*** Opening of Page extract ***
Artwork

Beyond The Felted Flock

It is 4:30 AM. It is usual for me to rise early but I am up this early due to an old, crotchety Kelpie. I’ve just made a morning cup of tea, grabbed my laptop and sat down at the large wooden table in my studio space in the dinging room. There is a long, low book shelf to the left and a bright red tool chest containing a plethora of paper and art supplies behind me. A floor easel holding a half finished sheep drawing, with a utility cart full of drawing supplies sitting next to it, is over my shoulder on the right side. An entire book shelf filled with bags of wool stands in the top corner.

The studio scene has long been the work space of a needle felter. The studio table covered in an assortment of wool, felting tools, needle holder, baskets, armature wire and necessary tools, felting pad, and an array of felted animals in various at stages of completion. All of this was tidied while prepping and packing to set up the Felted Flock at a local art gallery. This morning I sit down at a nearly empty work space with a nearly empty creative mind. There are two baskets of wool and three unfinished felted dogs next to the felting pad.

What comes next? In the immediate term I have a couple of felting commissions to complete. Otherwise, I am feeling a pull to just draw and draw and draw; or to draw while I attempt to go further with writing - that feels okay right now too. But, I’m also familiar with how quickly my creative plans change direction, particularly when it comes to writing - the creative endeavour that scares me the most.

And the real sheep flock? Much has changed in the last two years including a steep increase in cost of supplies and fuel, on top of being in drought riddled prairie. Lamb prices meanwhile took a downward turn, meaning keeping a smallish flock for the purpose of lamb production is barely viable. My usual get and up go for raising sheep has dried up along with the prairie. There are just three guardian dogs afoot now and yet I have no desire to add a pup, which I will surely need to do if I keep even the same number of sheep in the future.
*** Close of Page extract ***
*** Opening of Extracted records ***
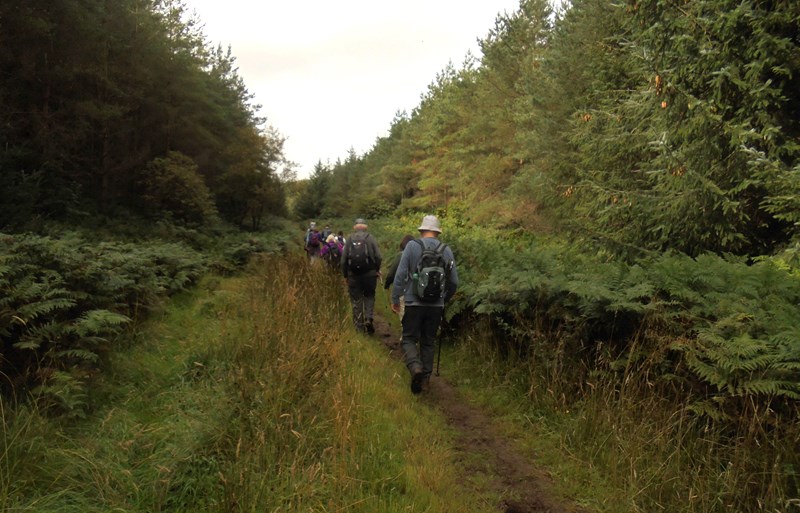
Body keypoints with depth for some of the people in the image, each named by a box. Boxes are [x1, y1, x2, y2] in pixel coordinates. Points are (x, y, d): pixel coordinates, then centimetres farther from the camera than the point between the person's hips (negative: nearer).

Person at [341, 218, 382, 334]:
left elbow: (344, 258, 2)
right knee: (369, 296, 15)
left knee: (356, 299, 8)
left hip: (353, 274, 1)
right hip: (369, 274, -1)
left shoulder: (350, 239, 4)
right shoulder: (370, 238, 0)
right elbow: (378, 256, -7)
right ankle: (368, 318, -5)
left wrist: (345, 274, 11)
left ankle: (359, 325, 11)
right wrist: (377, 270, 9)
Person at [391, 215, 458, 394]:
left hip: (414, 303, -3)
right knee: (429, 341, 15)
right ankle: (425, 377, 18)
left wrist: (395, 299, 2)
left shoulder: (412, 246, -5)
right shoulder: (446, 250, 3)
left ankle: (416, 367, -18)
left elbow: (400, 275, -8)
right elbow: (454, 282, 7)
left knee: (409, 339, 7)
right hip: (436, 305, 3)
*** Close of Extracted records ***
Your goal:
Can you retype the felted flock essay from "Beyond The Felted" up to and including "the top corner."?

Response to this task:
Beyond The Felted Flock

It is 4:30 AM. It is usual for me to rise early but I am up this early due to an old, crotchety Kelpie. I’ve just made a morning cup of tea, grabbed my laptop and sat down at the large wooden table in my studio space in the dinging room. There is a long, low book shelf to the left and a bright red tool chest containing a plethora of paper and art supplies behind me. A floor easel holding a half finished sheep drawing, with a utility cart full of drawing supplies sitting next to it, is over my shoulder on the right side. An entire book shelf filled with bags of wool stands in the top corner.